Clapper is lying about something either way. It’s all he really understands.
so why would this defense come up now?
who turned up the heat?
who, now suddenly, deems it important to turn the heat down on clapper’s lying to congress? and why?
what is missing in this debate is “clapper in his own words”, to whit,
“i made … the least untruthful answer.”
does that sound like a man who was confused about the subject of the question asked of him?
somebody(s) is on the same page as benji wittes – the re-write history page. where’s the heat that motivates this re-write campaign coming from?
next up, i predict:
a campaign to re-write general keith alexander’s lies.
finally, who is paying for this extensive, several-months-long now, PR campaign to put back the shine on nsa’s tarnished brass.
Yup.
“There is only one person on the planet who actually knows what I was thinking,” Clapper said of his testimony from last March. “Not the media, and not certain members of Congress, only I know what I was thinking.”
The lying prick is starting to think he might get away with it after all. And how much exactly are we paying Robert Litt to lie to our faces on behalf of his liar boss?
I agree, Mr. Clapper. The only person who knows what you were thinking is you. Yet you oversee a machine that contends it can tell what I or anyone else is thinking at any time by stealing everything that makes up our private selves and dumping it into unsecured databases from which you will make assumptions that will determine our fates.
Assumptions that can destroy our fate.
Think on that a while longer, Mr. Clapper.
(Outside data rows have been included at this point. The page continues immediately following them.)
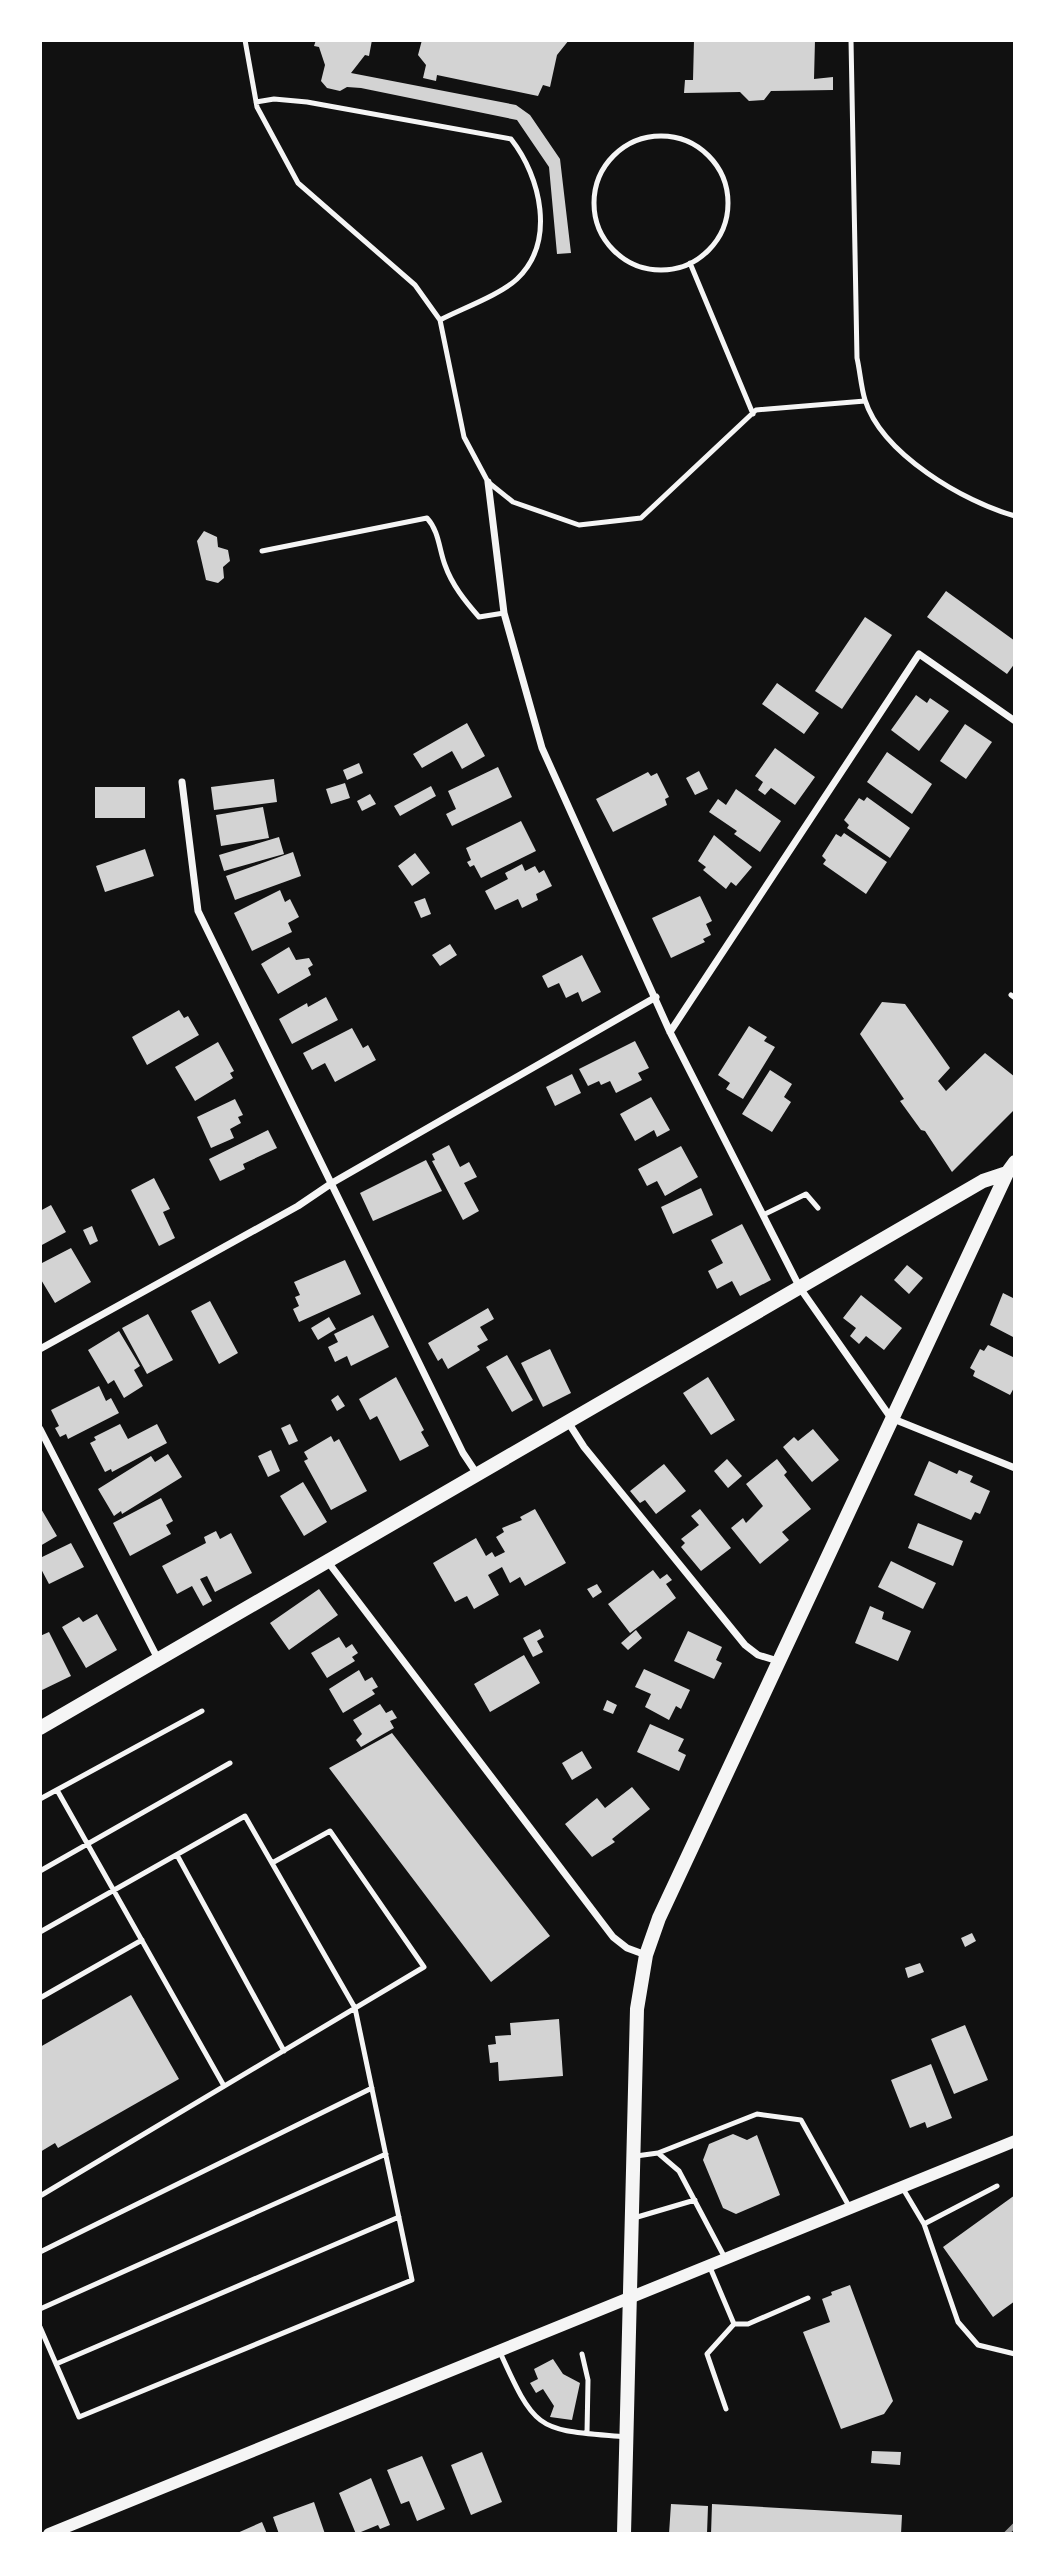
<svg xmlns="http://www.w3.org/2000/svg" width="1055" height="2574" viewBox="0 0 1055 2574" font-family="Overpass,sans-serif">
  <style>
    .building { fill: #d3d3d3 }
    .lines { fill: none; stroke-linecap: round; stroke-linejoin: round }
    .service { stroke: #f5f5f5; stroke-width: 5 }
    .minor { stroke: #f5f5f5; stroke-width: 7 }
    .tertiary { stroke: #f5f5f5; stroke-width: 12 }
    .secondary { stroke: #f5f5f5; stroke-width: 14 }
    .rail { stroke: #9a9a9a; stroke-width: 5 }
  </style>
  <rect width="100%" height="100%" fill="#111"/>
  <!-- building -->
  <path class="building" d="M316,40H372L369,56L365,55L351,73L516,105L530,115L560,159L571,253L557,254L549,167L517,120L361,88L347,87L340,91L327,88L321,81L325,65L319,47L314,46Z
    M422,40H569L557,55L550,87L543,85L538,96L437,75L436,81L423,78L426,65L418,55Z
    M694,40H815L814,79L833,77V90L771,91L764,100L749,101L740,92L684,93L685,80H693Z
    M204,531L217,537L218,547L228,550L230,561L223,567L224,578L218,583L206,580L197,541Z
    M946,591L1015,641V663L1007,674L927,617Z
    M865,617L892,635L842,709L815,691Z
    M777,683L819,713L804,734L762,704Z
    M916,695L927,703L930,698L949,711L919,751L891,730Z
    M467,723L485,756L462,769L452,751L422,768L413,754Z
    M965,724L992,742L966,779L940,761Z
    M775,748L815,777L795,805L771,788L765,795L758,790L763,782L755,776Z
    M887,752L932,784L912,814L867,782Z
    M359,763L363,773L347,780L343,770Z
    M498,767L512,797L452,826L446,814L456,809L448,791Z
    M699,771L708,789L695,795L686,778Z
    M648,772L651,776L657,773L669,797L665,799L667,805L613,832L596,799Z
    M274,779L277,802L214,810L211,787Z
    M345,783L350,798L331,804L326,789Z
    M431,786L436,796L400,816L394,806Z
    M95,787H145V818H95Z
    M736,789L781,821L760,852L734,834L737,831L709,812L718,799L726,805Z
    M370,794L376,804L362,811L357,801Z
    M867,797L910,828L890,858L847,828L849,825L844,820L859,798L864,801Z
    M263,807L269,838L221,846L216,815Z
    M521,821L536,851L481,878L474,865L470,867L467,862L471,860L466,848Z
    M844,833L887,862L866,894L823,864L826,860L822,856L836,834L841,837Z
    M714,835L752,867L736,886L731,882L726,889L703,870L706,867L698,861Z
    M279,837L284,854L224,871L219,855Z
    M145,849L154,876L105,892L96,866Z
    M293,852L301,876L235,900L226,876Z
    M415,853L430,873L412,886L398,866Z
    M522,864L525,871L535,866L539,873L544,870L552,886L536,894L538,900L522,908L518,899L495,910L485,891L508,879L505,873Z
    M280,890L285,902L290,899L299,917L288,923L292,932L252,951L234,913Z
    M700,896L712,921L706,924L711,935L703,939L705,942L671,958L652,918Z
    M425,898L431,914L421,918L414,902Z
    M450,944L457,955L440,966L432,955Z
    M289,947L296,960L309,958L313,965L308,968L311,975L278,994L261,964Z
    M582,955L601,992L582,1002L578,992L566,998L559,983L548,988L542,976Z
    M326,997L338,1020L292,1044L279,1019L307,1003L308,1007Z
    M882,1002L905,1004L950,1068L938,1081L946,1091L985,1053L1015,1077V1109L952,1172L925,1131L921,1130L900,1101L904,1099L860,1034Z
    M179,1010L184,1018L188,1016L199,1035L147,1065L132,1037Z
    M749,1026L767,1037L764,1041L775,1047L743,1099L726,1089L730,1083L718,1075Z
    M352,1028L363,1048L368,1045L376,1060L335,1082L325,1063L312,1070L303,1053Z
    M635,1041L649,1068L638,1073L642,1080L616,1093L610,1081L601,1085L599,1081L588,1086L579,1069Z
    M218,1042L234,1071L230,1073L233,1078L195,1101L175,1067Z
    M770,1070L792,1084L784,1097L791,1102L772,1132L742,1114Z
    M572,1074L581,1093L555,1106L546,1087Z
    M651,1097L670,1130L657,1137L654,1130L635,1141L620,1114Z
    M235,1099L243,1115L238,1117L241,1123L230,1129L234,1138L211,1148L197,1117Z
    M268,1130L277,1148L243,1164L245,1169L220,1181L209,1159Z
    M449,1145L460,1167L469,1162L477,1177L464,1183L479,1211L463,1220L432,1161L435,1160L432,1154Z
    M681,1146L698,1177L665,1196L657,1181L647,1186L638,1169Z
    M426,1160L442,1191L373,1221L360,1193Z
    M154,1178L170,1209L163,1212L175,1238L159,1246L131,1190Z
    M701,1188L713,1215L673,1234L661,1207Z
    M51,1205L66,1232L40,1246V1211Z
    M742,1224L771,1280L740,1296L732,1281L717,1289L708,1271L723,1263L711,1240Z
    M92,1226L98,1241L90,1245L83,1230Z
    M71,1248L91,1282L55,1303L40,1278V1268L42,1263Z
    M345,1260L361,1294L299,1322L293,1309L299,1306L295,1297L300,1295L294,1282Z
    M907,1265L923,1278L909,1294L894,1280Z
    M1003,1293L1015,1299V1338L990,1325Z
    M861,1295L902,1328L884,1350L866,1336L859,1344L850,1336L856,1328L843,1318Z
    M210,1301L238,1353L219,1364L191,1311Z
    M488,1308L494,1319L480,1327L488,1340L477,1346L480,1350L448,1369L442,1358L438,1361L428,1343Z
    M148,1314L173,1360L147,1374L122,1328Z
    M373,1315L389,1347L351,1366L347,1356L335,1362L328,1347L338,1342L334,1334Z
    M329,1317L336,1329L318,1340L311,1328Z
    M119,1331L140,1366L134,1370L143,1386L124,1398L114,1380L108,1384L88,1350Z
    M988,1345L1015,1358V1386L1010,1395L973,1376L975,1371L970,1368L980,1349L984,1351Z
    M550,1349L571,1393L543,1407L521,1363Z
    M507,1355L533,1400L512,1412L486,1367Z
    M396,1377L424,1430L421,1432L429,1446L400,1461L377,1416L370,1420L359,1399Z
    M708,1377L735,1420L711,1435L683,1393Z
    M99,1386L106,1401L111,1398L119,1413L68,1439L66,1434L60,1437L55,1428L59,1426L51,1410Z
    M338,1395L345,1406L337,1411L331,1400Z
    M120,1424L128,1439L157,1424L167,1443L112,1472L111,1469L105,1472L90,1443L96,1440L94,1437Z
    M290,1424L298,1441L289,1445L281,1428Z
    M813,1429L839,1460L812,1482L783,1447L794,1437L798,1441Z
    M331,1436L334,1442L339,1439L367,1491L331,1510L304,1461L308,1459L304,1452Z
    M271,1450L280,1471L268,1477L258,1456Z
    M168,1454L182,1477L122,1514L121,1511L114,1516L98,1489L151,1456L155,1462Z
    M727,1459L742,1476L728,1488L714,1471Z
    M777,1459L787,1472L784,1475L811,1509L782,1532L789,1540L760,1564L731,1528L743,1518L746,1523L763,1506L746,1484Z
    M929,1461L957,1474L959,1470L973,1476L970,1482L990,1491L980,1514L975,1512L971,1520L914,1495Z
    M664,1464L686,1491L656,1514L645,1500L640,1503L630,1491Z
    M303,1482L327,1522L304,1536L280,1496Z
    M161,1498L173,1521L166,1525L171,1534L130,1556L113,1523Z
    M40,1507L57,1536L40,1546Z
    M535,1509L566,1563L525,1586L520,1577L510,1583L502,1567L488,1575L499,1595L474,1609L467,1596L455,1602L433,1563L476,1538L486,1556L492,1552L495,1557L505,1552L496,1537L504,1532L502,1528L522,1520L520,1517Z
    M700,1509L731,1548L701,1571L681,1547L685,1543L681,1539L699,1525L691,1516Z
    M918,1523L963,1541L953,1566L908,1548Z
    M216,1531L220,1539L231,1533L252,1573L215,1592L207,1576L200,1579L212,1601L203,1606L192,1586L177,1594L162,1566L206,1543L204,1537Z
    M71,1543L84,1567L49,1584L40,1567V1558Z
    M891,1561L936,1583L923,1609L878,1587Z
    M653,1570L660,1579L667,1574L672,1580L666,1584L676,1598L630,1633L608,1604Z
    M597,1584L602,1592L593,1598L587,1589Z
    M319,1589L338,1615L289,1650L270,1623Z
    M870,1606L884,1612L882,1619L911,1631L898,1661L855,1643Z
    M97,1614L117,1650L86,1668L62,1627L79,1617L83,1622Z
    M540,1629L544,1637L537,1641L543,1652L533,1657L523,1638Z
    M636,1630L642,1638L628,1650L621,1643Z
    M688,1631L722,1647L716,1660L722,1663L714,1679L674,1661Z
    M49,1632L71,1676L40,1691V1636Z
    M339,1637L346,1648L352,1644L358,1653L352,1657L355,1661L327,1678L311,1653Z
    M524,1655L540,1683L490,1712L474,1684Z
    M644,1669L690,1690L681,1709L676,1706L669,1720L645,1707L651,1694L635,1687Z
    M359,1670L365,1681L372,1677L378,1687L372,1690L375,1694L343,1713L329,1689Z
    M607,1700L617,1705L613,1714L603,1710Z
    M380,1704L386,1713L392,1710L397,1718L390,1721L394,1728L361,1747L356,1740L362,1734L353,1720Z
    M650,1724L684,1739L678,1751L686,1755L679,1771L637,1752Z
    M392,1733L550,1936L491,1982L329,1768Z
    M582,1751L592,1768L572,1780L562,1763Z
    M632,1787L650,1809L612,1839L615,1842L592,1857L565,1824L597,1798L605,1808Z
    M972,1933L976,1941L965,1947L961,1938Z
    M920,1963L924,1972L908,1978L905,1968Z
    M131,1995L179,2079L58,2148L55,2143L40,2152V2047Z
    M559,2019L563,2076L499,2081L498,2062L490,2063L488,2045L496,2044L495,2036L511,2035L510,2023Z
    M965,2025L988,2080L954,2094L931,2039Z
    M931,2064L952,2118L927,2128L925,2122L910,2128L891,2080Z
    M733,2134L747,2140L757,2135L780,2195L736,2214L723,2208L703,2160L709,2144Z
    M1015,2195V2301L993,2317L943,2247Z
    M850,2285L893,2401L884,2414L841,2429L803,2332L830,2322L822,2299L832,2295L831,2292Z
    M553,2359L563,2374L580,2383L572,2420L550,2417L554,2406L543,2389L536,2393L530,2383L538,2379L534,2369Z
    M872,2451L901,2452L900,2465L871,2463Z
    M482,2452L502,2502L471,2515L451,2465Z
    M422,2456L445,2509L417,2521L409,2501L401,2504L387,2470Z
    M371,2478L390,2525L380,2529L378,2525L356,2534L339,2493Z
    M314,2502L325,2534H279L273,2517Z
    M671,2504L708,2506L707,2534H669Z
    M712,2504L902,2515L901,2534H711Z
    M262,2522L267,2534H235Z"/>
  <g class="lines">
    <!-- service -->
    <path class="service" d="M245,40L257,107L298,183L415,285L440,320L464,437L488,482L513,502L579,525L641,518L756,410L865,401
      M851,40L857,358C860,371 861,387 865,400C882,454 964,502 1015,516
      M256,102L274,99L307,102L511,139C541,177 556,242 517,279C500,295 461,309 440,320
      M594 203a67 67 0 1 1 134 0a67 67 0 1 1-134 0Z
      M690,263L753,414
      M262,551L427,518C439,531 439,549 445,565C452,585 465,601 479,617L504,613
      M1011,995L1015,998
      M763,1215L806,1194L818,1208
      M57,1790L224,2086
      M40,1799L202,1711
      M177,1855L284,2051
      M40,1871L230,1763
      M40,1932L245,1816L355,2008L412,2280L79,2417L40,2327
      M40,1998L142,1940
      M658,2153L757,2114L801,2120L850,2208
      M636,2156L658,2153L679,2171L725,2258
      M902,2187L924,2224L958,2322L978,2345L1015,2354
      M40,2196L424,1967L330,1831L272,1863
      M634,2218L695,2200
      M924,2224L997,2186
      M40,2252L372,2088
      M709,2265L734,2324L707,2354L726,2409
      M40,2309L386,2154
      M734,2324H748L808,2298
      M499,2350C537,2435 538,2429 626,2437
      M582,2354L588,2380L587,2433
      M56,2364L399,2217"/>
    <!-- minor -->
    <path class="minor" d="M488,482L504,613L542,748L670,1032L800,1288L891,1418L1015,1468
      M182,782L198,911L463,1453L477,1474
      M670,1032L919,654L1015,721
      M40,1349L298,1206L332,1183L656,997
      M568,1422L584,1447L745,1645L758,1655L778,1661
      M40,1429L158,1659
      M328,1562L613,1937L627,1948L646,1955"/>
    <!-- tertiary -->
    <path class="tertiary" d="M49,2534L1015,2141"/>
    <!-- secondary -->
    <path class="secondary" d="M40,1728L983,1181L1007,1173
      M624,2534L637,2009L646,1955L659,1918L1007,1173L1015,1162"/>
    <!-- rail -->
    <path class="rail" d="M1006,2534L1015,2525"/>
  </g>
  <!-- border -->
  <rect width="1055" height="2574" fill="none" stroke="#ffffff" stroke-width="84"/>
</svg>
The crux of Clapper’s “on further reflection, we should have proposed this openly and conducted ourselves in a manner consistent with the Constitution” performance really must result in three things: First, this criminal goes to jail; second, Snowden is pardoned, with or without a Presidential Medal of Freedom; and third, the NSA’s structures thoroughly are reviewed from a from-the-ground-up perspective. Not necessarily in that order.
Nothing is more clear from Clapper’s tripe than that he isn’t sorry he did it, he’s just sorry he got caught and that he can’t convincingly deny the illegality of what he’s been caught doing.
“Jimmy, did you steal any cookies out of the cookie jar?”
“No Mom, absolutely not!
“But what about all those chocolate crumbs on your face and hands?”
“OH, I thought you were asking about the PEANUT BUTTER cookies!”
Here’s a question for Mr Clapper: “would you ever suggest targeting someone because of something they said?”
Why ask this? Well, if saying something that isn’t true in the context of the actual question is not lying because the speaker may have thought they were being asked a different question (and no-one other than speaker can know which question was being answered), then nothing anyone says can ever be used against them because they, too, may have been answering a different question.
“Hey, [insert terrorist name here], are you ready to blow up the UN base?”
“Yes, I will do it today.” (But Aziz or Ahmed or whomever is actually saying that he’ll pay the phone bill, so do not target him, please.)